College Basketball Bubble Watch

Updated: February 26, 2016, 9:22 AM ET
By Eamonn Brennan |

Gonzaga's strange season, and a goodbye to LSU

For the first half, anyway, everything was going according to plan.

It was Dec. 5, in Spokane, Washington, where No. 13-ranked Gonzaga was hosting No. 19 Arizona. Preseason All-American Kyle Wiltjer, then a widespread co-favorite alongside LSU freshman Ben Simmons to win the 2015-16 Wooden Award, was back at it from the start: burying pick-and-pop 3s, putting defenders on his back in the post, scoring 15 of the Zags' first 26 points and finishing with 33 total.

The crowd at the McCarthey Athletic Center was deafening. Gonzaga led 38-28 at the half. It was a Saturday afternoon in December. The Zags were winning at home. There was absolutely nothing remarkable about it.

An hour and change later, Arizona would leave with a 68-63 win.

It seemed a bizarre aberration at the time. Only now, in retrospect, does that second-half twist feel like the first early hint at the disappointing Zags season to come -- which, nearly three months later, finds Mark Few's team at serious risk of missing the NCAA tournament for the first time in 18 seasons.

Gonzaga's young, untested guards shot 3-of-17 on the night and committed eight turnovers; they would remain the team's chief rotation weakness. Senior center Przemek Karnowski spent his second game in street clothes suffering from a back injury that would, eventually, cost him his season. The Zags' inability to close games at home would manifest itself again seven days later, when UCLA repeated Arizona's feat, and again throughout WCC play, in home losses to BYU and Saint Mary's. Even Wiltjer, so unstoppable early on, was swarmed by defenders eager to leave GU's guards to their own devices, and his efficiency dropped as a result.

That Saturday was the first real glimpse at the core reasons Gonzaga will arrive in Provo, Utah, on Saturday teetering precariously on the edge of the NCAA tournament bubble. After 28 games, Few's team is still looking for its third top-100 win, and just its seventh against a team in the top 150. A loss would complete season sweeps by both BYU and Saint Mary's, and probably would force Gonzaga to win the West Coast Conference tournament to keep its streak of tournament appearances alive.

Which is not to say Gonzaga is a bad team. Frankly, as a pure measure of skill, the Zags are likely better than most teams near the cut line at the moment. Wiltjer isn't the otherworldly force he was a season ago, but he remains an extremely potent all-purpose offensive weapon shooting 54 percent from 2, 41 percent from 3 and 87 percent from the free throw line.
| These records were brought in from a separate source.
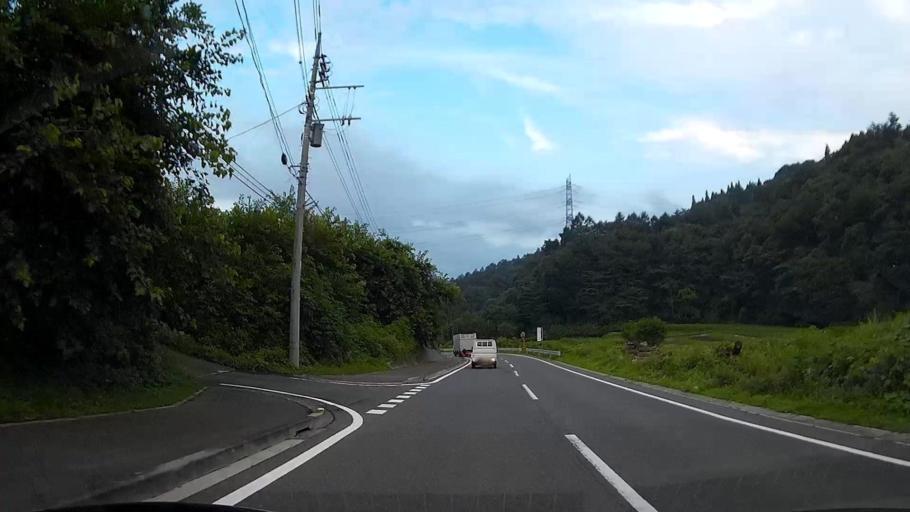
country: JP
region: Gunma
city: Nakanojomachi
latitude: 36.5273
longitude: 138.7365
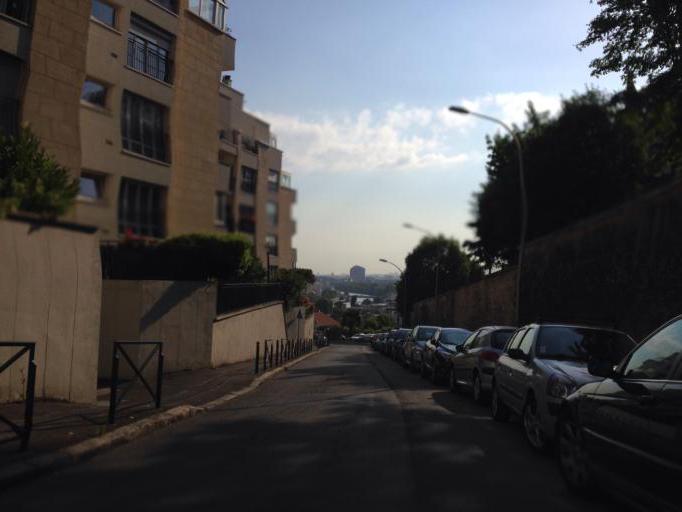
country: FR
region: Ile-de-France
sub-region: Departement des Hauts-de-Seine
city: Meudon
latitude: 48.8184
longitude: 2.2336
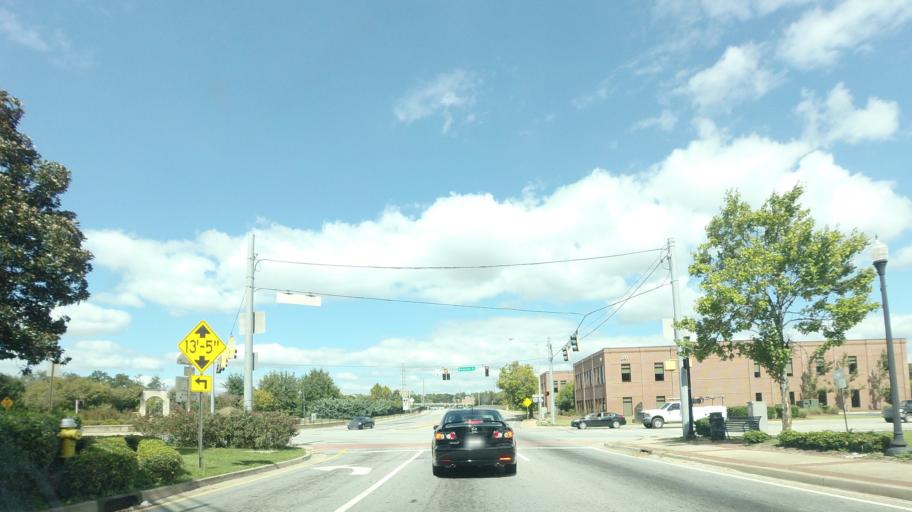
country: US
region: Georgia
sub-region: Bibb County
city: Macon
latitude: 32.8375
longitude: -83.6213
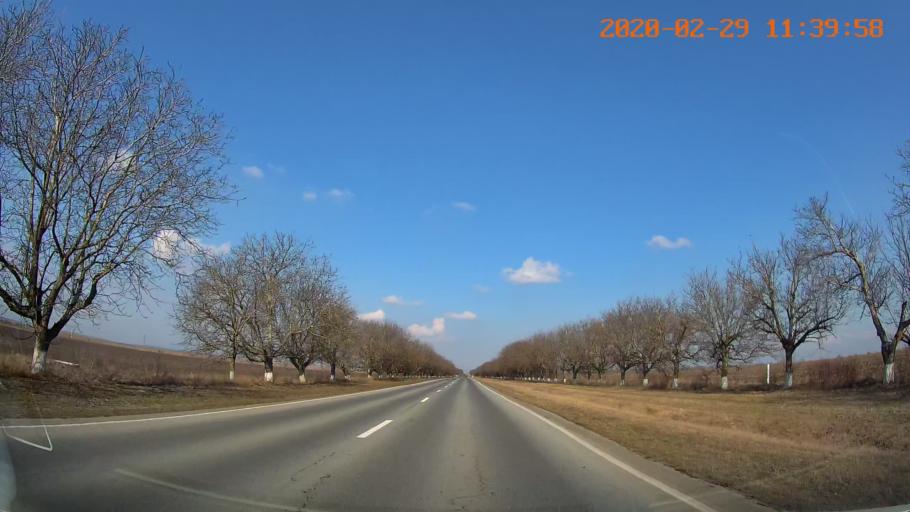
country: MD
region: Rezina
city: Saharna
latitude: 47.6487
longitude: 29.0221
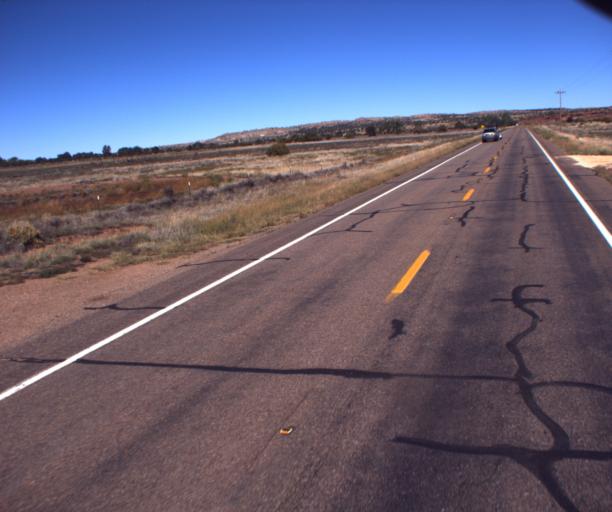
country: US
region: Arizona
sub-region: Apache County
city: Saint Johns
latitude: 34.4409
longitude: -109.4106
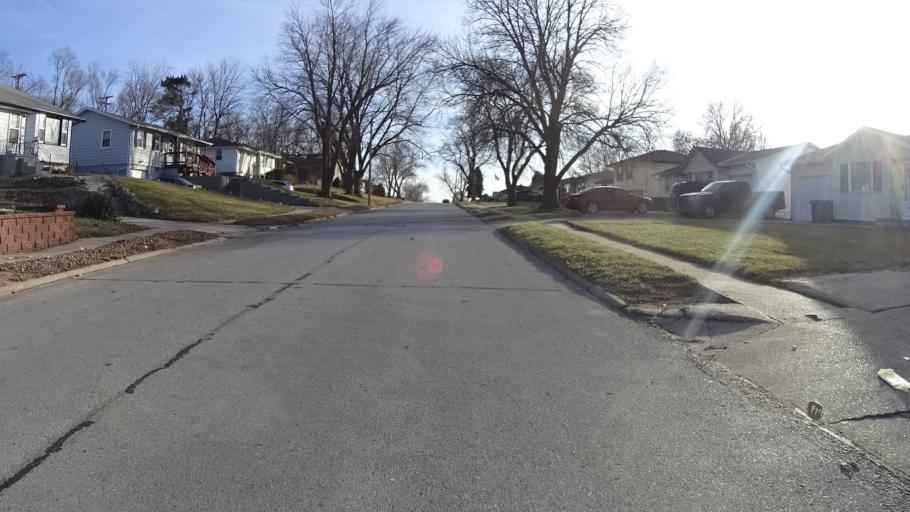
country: US
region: Nebraska
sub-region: Sarpy County
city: La Vista
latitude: 41.1899
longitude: -95.9969
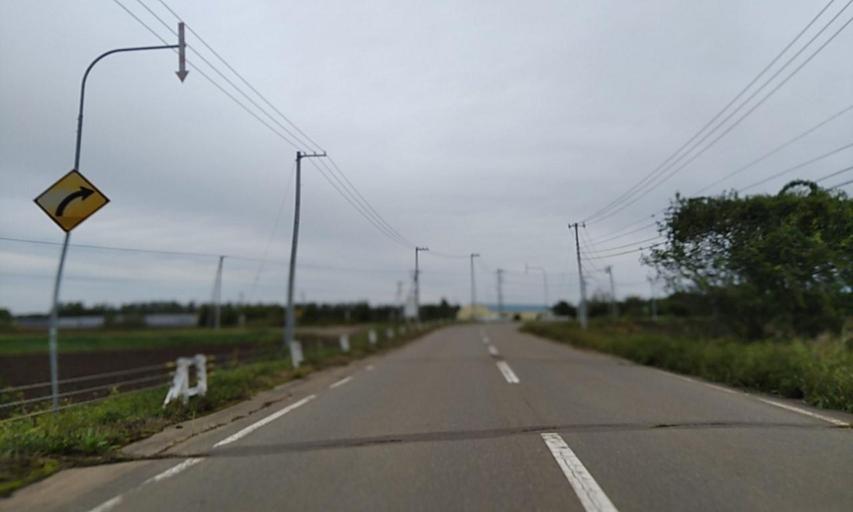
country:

Domantas Sabonis has been even better overall -- and particularly as a rebounder -- despite a sizable uptick in minutes over last season. And while GU's guard play has been an ongoing weakness, it hasn't been terrible. It just hasn't been quite good enough.

The real problem of course, is the Zags' resume. Few's program has long since reached the point where it can schedule high-quality, high-major nonconference opponents. It's just that this season, the Zags didn't win any of those games. Their last chance came on Feb. 13, in a late, cross-conference matchup at SMU. Wiltjer shot 2-of-17 in a 69-60 loss.

Would a win at BYU ensure Gonzaga's bid? No. It would help, of course, but the combination of missed nonconference opportunities and atypical struggles in league play -- and, yes, for Gonzaga, 14-3 in the West Coast Conference qualifies as a struggle -- have made the Zags' actual resume look even worse than the disappointing product on the court.

Needless to say, this was not in the plan. It's never in Gonzaga's plan. The Bulldogs, whether as an elite national title contender or a merely solid mid-single-digit seed, never arrive to late February freaking out about their NCAA tournament possibilities. Gonzaga doesn't do the bubble often. It doesn't need last-ditch pushes to get itself in the tournament. Unfortunately for Few's team, very little about the 2015-16 season has gone according to plan.